From: Bill Moseley <moseley(at)not-real.hank.org>
Date: Thu Dec 20 2001 - 14:27:21 GMT
At 12:52 AM 12/20/2001 -0800, Klaus Hollenbach wrote:

>It seems that only parts of the php-script in a html-file are being
>indexed.
>
>content of test.php:
>01 <html>
>02 <head>
>03 <title>Titletext</title>
>04 </head>
>05 <body>
>06 Bodytext
>07 <?php
>08 do{
>09         ...something...
>10         echo ("<option>");
>11 }while( expression );
>12 ?>
>13 </body>
>14 </html>

Well, the basic problem is that you are trying to index something that's
not HTML, so understandably the HTML parsers (and HTML2) get confused about
that.  HTML2 gives a warning, but continues on, and assumes > is the end
tag.  HTML2 isn't in the windows version, I guess.

[David, what the status of getting libxml2 built in the windows package?]
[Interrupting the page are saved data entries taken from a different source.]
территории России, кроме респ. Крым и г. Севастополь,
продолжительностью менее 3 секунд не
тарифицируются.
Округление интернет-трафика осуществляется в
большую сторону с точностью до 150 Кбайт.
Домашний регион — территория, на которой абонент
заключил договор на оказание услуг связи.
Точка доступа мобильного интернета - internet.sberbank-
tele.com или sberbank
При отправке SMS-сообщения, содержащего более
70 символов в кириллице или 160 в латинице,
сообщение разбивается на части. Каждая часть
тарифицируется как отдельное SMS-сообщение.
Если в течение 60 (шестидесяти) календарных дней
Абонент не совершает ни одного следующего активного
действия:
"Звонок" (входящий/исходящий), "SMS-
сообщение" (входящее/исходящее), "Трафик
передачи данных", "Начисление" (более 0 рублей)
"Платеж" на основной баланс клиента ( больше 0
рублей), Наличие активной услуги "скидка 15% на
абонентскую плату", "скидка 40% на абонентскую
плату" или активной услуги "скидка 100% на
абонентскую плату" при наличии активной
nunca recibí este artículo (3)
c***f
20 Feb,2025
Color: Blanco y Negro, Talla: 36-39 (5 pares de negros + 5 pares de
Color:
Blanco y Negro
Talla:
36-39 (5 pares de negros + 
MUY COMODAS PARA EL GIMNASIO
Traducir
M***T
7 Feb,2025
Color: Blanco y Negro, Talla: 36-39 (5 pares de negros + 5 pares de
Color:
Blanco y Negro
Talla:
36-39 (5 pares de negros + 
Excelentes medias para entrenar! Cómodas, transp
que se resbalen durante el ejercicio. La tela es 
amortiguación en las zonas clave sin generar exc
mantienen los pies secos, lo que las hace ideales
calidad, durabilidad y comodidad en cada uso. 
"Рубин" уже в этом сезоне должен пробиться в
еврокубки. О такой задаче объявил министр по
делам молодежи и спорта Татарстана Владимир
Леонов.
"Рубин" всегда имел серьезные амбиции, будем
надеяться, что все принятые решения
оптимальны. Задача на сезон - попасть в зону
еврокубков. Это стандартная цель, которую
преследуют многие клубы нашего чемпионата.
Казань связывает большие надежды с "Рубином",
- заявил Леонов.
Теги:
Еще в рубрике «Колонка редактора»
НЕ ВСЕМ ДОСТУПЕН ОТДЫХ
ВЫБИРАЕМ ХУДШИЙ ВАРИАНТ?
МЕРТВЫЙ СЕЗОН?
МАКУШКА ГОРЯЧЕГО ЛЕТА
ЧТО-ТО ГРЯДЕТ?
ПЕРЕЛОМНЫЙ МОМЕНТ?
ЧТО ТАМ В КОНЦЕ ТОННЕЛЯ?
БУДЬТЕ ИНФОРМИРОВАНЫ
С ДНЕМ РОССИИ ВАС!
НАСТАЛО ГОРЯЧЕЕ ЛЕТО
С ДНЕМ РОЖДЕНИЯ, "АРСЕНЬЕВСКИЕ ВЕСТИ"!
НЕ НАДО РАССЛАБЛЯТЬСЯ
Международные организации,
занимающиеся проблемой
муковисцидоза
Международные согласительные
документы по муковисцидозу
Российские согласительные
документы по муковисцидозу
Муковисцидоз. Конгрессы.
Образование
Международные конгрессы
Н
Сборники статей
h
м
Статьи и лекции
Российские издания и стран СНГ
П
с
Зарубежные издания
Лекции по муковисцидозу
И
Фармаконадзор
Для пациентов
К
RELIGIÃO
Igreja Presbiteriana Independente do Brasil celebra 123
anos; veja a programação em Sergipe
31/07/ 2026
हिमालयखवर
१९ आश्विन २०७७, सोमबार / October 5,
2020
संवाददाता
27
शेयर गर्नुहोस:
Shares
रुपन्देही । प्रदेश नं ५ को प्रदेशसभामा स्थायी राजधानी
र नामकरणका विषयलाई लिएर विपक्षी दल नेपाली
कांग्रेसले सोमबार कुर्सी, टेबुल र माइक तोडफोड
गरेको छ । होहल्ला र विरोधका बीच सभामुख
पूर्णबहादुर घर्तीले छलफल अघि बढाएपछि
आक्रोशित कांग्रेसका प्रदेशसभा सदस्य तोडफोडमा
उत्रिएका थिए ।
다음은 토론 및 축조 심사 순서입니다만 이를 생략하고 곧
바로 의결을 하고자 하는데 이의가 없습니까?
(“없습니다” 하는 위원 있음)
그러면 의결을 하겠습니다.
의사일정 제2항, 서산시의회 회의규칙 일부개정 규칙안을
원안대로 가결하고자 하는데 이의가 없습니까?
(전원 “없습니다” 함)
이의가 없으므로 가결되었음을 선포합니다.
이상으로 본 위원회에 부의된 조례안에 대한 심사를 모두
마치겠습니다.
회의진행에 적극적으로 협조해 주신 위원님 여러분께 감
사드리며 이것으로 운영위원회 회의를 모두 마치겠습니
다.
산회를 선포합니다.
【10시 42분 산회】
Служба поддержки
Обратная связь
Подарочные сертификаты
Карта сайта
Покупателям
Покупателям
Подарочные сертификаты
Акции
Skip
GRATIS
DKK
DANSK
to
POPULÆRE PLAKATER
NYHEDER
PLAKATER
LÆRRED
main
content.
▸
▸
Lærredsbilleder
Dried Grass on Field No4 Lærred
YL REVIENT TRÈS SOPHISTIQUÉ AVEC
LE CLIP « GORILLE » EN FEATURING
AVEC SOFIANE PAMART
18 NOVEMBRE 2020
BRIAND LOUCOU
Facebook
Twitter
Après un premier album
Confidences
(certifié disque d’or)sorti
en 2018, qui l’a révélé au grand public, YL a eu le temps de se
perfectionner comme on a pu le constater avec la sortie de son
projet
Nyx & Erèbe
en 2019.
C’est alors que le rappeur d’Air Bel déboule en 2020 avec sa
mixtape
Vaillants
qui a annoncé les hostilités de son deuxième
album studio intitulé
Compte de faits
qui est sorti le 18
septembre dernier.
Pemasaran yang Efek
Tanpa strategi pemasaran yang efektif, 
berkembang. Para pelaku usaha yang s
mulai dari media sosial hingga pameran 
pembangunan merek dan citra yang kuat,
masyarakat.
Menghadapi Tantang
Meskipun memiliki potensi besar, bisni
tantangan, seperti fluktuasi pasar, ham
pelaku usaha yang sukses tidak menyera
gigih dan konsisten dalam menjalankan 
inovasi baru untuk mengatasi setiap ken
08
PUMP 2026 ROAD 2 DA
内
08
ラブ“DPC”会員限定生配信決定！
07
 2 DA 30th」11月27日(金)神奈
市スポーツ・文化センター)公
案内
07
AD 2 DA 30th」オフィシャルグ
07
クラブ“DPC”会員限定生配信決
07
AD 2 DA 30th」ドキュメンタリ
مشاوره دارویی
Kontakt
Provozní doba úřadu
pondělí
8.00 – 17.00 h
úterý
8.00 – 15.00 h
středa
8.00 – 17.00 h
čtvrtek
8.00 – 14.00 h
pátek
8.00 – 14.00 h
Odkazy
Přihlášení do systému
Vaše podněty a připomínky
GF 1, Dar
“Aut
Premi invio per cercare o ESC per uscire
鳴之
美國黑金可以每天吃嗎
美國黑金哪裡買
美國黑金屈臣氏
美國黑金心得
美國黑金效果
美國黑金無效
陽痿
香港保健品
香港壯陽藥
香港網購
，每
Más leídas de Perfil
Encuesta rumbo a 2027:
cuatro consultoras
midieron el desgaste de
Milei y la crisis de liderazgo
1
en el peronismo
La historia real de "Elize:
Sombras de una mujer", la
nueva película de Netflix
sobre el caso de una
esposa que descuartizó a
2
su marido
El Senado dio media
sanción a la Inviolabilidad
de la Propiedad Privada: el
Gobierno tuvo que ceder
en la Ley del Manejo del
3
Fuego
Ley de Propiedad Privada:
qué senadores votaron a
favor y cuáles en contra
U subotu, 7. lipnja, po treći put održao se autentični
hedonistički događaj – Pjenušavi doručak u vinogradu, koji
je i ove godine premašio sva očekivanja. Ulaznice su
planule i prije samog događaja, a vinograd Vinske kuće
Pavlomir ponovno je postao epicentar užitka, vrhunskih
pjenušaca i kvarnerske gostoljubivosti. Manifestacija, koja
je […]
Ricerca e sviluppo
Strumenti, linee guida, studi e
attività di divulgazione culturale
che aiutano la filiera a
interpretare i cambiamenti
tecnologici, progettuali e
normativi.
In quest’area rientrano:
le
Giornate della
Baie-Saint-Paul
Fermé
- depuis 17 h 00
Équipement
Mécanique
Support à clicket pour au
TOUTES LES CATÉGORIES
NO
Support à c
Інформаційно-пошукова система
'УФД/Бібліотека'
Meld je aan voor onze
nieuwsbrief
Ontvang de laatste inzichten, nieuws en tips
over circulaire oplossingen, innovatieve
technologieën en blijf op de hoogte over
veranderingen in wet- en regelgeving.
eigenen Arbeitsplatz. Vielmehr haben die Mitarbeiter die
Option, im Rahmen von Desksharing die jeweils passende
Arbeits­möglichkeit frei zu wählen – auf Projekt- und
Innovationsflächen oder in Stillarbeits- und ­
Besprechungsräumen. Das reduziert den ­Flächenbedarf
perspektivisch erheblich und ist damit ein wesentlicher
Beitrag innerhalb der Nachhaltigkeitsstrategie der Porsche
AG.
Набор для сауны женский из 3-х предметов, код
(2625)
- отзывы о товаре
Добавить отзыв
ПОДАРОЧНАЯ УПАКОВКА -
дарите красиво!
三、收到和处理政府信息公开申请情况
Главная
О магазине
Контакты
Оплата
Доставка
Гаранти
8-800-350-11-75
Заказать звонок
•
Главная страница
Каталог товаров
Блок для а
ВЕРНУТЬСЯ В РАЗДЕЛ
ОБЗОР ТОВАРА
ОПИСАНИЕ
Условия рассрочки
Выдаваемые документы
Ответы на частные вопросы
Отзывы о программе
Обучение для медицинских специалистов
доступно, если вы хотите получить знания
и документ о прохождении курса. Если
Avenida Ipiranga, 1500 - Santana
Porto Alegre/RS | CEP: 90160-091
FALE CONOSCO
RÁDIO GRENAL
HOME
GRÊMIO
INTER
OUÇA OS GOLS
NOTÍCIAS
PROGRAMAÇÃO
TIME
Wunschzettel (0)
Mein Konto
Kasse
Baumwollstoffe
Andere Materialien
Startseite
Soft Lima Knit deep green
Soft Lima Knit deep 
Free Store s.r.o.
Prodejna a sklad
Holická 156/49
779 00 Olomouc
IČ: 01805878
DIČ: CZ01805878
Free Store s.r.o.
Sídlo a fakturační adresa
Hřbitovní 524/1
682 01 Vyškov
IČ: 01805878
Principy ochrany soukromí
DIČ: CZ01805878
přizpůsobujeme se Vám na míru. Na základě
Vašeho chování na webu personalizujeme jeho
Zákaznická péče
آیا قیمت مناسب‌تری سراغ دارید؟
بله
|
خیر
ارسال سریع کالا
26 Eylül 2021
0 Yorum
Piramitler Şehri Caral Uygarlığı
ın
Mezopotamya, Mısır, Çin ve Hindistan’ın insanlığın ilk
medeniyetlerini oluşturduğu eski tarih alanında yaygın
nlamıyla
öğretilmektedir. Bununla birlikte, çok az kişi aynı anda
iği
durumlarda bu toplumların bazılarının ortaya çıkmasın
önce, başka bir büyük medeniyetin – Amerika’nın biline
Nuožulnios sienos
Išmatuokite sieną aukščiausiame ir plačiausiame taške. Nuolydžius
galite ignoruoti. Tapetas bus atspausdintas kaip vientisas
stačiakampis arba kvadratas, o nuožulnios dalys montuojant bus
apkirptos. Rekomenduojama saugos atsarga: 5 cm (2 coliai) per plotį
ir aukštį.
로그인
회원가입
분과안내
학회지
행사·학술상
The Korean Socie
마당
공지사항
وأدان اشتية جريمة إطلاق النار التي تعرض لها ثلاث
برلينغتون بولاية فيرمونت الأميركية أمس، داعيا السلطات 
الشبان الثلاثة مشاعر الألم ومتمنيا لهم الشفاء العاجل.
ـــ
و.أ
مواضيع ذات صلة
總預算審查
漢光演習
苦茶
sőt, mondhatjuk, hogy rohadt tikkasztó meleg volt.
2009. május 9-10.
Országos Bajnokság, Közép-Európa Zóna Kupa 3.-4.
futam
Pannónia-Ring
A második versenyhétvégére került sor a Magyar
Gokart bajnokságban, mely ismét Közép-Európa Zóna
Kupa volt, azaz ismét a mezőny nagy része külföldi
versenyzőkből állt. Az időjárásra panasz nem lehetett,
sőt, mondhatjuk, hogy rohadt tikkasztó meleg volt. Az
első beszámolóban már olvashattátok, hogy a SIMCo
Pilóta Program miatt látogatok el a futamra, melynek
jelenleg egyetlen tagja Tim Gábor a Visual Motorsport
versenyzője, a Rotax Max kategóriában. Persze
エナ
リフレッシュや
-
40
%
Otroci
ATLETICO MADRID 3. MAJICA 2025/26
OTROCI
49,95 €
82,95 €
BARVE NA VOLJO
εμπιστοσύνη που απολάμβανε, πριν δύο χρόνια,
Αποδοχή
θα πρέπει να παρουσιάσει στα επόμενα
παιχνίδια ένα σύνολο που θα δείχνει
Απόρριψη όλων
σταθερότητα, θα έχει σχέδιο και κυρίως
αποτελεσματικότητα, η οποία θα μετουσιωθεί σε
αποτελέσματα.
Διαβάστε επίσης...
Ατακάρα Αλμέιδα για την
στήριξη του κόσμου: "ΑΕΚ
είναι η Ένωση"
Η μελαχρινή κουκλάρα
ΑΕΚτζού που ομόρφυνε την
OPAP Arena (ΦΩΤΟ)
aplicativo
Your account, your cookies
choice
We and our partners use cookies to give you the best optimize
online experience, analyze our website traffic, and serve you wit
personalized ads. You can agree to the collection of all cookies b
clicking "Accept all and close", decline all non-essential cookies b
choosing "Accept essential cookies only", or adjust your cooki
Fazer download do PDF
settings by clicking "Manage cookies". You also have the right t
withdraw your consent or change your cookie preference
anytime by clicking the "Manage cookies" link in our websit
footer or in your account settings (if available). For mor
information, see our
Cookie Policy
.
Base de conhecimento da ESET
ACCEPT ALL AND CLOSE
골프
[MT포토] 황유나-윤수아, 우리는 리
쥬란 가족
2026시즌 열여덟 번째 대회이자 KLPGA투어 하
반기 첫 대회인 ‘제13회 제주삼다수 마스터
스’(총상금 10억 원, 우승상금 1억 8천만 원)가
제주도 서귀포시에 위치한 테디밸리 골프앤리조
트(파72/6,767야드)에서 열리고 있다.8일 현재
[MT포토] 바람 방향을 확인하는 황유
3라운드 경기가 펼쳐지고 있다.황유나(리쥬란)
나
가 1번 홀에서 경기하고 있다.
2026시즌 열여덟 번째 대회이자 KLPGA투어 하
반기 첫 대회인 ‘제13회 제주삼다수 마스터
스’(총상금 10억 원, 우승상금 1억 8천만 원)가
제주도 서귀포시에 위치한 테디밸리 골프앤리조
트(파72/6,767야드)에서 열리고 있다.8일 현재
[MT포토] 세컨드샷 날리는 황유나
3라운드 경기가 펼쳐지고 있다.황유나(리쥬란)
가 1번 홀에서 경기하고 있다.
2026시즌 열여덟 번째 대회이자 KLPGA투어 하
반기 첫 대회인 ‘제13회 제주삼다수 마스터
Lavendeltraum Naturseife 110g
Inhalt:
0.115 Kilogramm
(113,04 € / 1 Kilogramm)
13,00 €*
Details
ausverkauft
I would think that you would actually want to index the text that php
generates in your documents, and thus use php as a filter as David
suggested, or spider your web server.

I suppose you could write a Filter that uses a regular expression to remove
everything between <? and ?> or to placed the content in comments:

Off the top of my head...

#!/usr/local/bin/perl -w 
use strict;

my $doc = join '', <>;
$doc =~ s/<\?/<!-- php\n<?/g;
$doc =~ s/\?>/?>\n -->/g;
print  $doc;

No, that only works with the HTML2 parser, the internal swish parser isn't
that smart to find the real end of the comment.

#!/usr/local/bin/perl -w 
use strict;
my $doc = join '', <>;
$doc =~ s/<\?.+?\?>/<!-- php removed -->\n/gs;
print  $doc;

Then use on unix:
  FileFilter .html ./filter.pl "'%p'"  

On windows you probably need to do:

  FileFilter .html ./filter.pl '"%p"'

or even 

  FileFilter .html "perl filter.pl" '"%p"'

BUT, if you have a lot of docs, that will be a lot slower to index than
using -S prog with DirTree.pl, and just placing the above regular
expression in the DirTree.pl program before you calculate the content length.




Bill Moseley
mailto:moseley@hank.org
Received on Thu Dec 20 14:27:50 2001